Buchanan, Tullock, Peacock on fiscal decentralization, and EU ex-communist countries

Friday, March 13, 2015: 9:00 AM
Mihai Mutascu, Ph.D. , West University of Timisoara, Timisoara, Romania
Francesco Forte, Ph.D , Economics and Law, Sapienza University of Rome, Rome, Italy
While in J. Buchanan's clubs theory, the decentralized governments should supply only public goods suited to their spatial dimension, for G. Tullock the decentralization should prevail over spatial dimension of the public goods to broaden individuals’ control on government. For A. Peacock too, devolution responds to the demand of participation against the irrelevance of the individuals in centralization, but an extended “dispersive revolution” might increase rather than decrease the “government failures”. Under Coase theory of the firm, applied to the government as firm, contracting out is limited by the cost of the deterioration of the power control.

We here, therefore, investigate the impact of the quantitative dimension of fiscal decentralization on the political robustness of the considered states in term of fragility, for 10 European Union (EU) ex-communist countries, over the period 1995-2012, by a panel-model approach. The main results show that between state fragility and fiscal decentralization there is a relationship with inverted-U and U shapes, analogous to the BARS (Barro, Armey, Rahn, and Scully) curve relating the government size to GDP growth. Clearly, the policy implication is that fiscal decentralization in EU ex-communist countries reduces the state fragility up to a point.
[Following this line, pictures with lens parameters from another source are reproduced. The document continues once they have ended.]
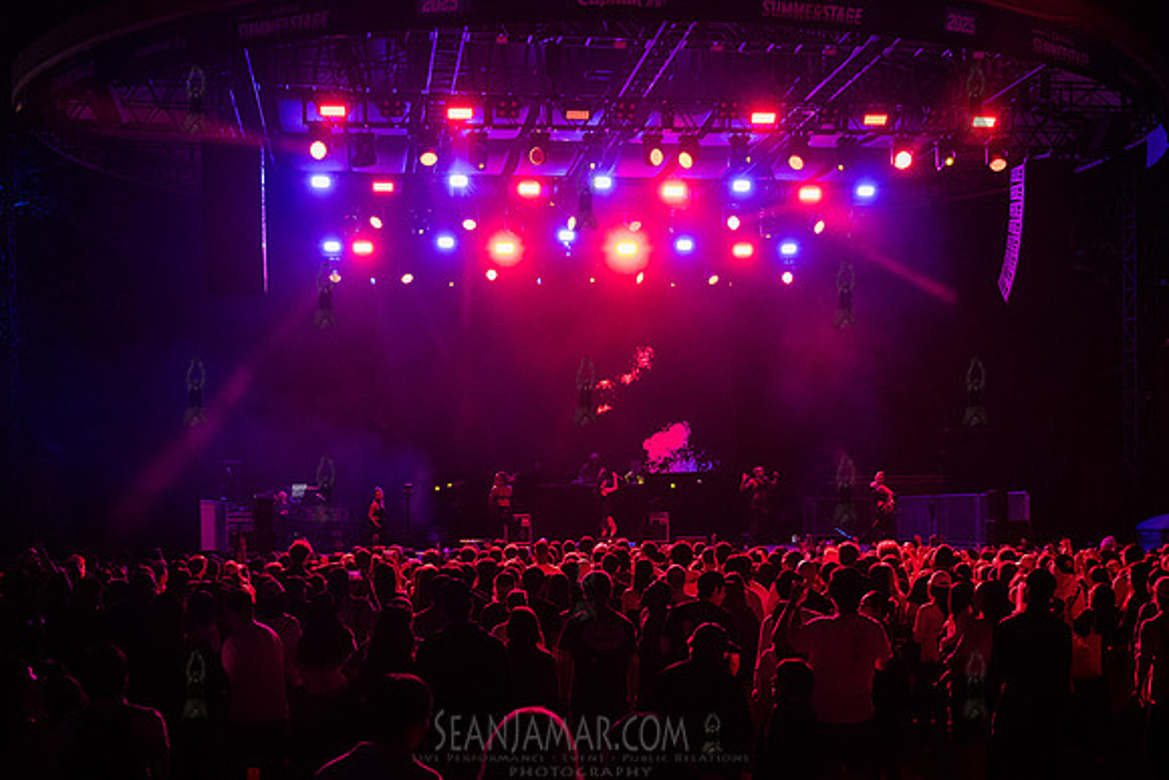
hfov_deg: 41.2
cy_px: 547
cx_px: 601
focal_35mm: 48
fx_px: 1555
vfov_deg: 27.9
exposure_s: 1/400
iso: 6400
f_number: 3.5
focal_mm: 34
After this point, the effect is inverted. At the same time, the governments in these countries may reinforce the state stability by smoothing the revenues inequalities and the inflation rate and by stimulating urbanization. Democratization and political rights deserve special attention.

Fragility is low under the reduced revenues inequality and inflation rate, and rises when the urbanization and democratization decrease, under given level of political rights. The relation between the fragility curve and the BARS curve may need further research.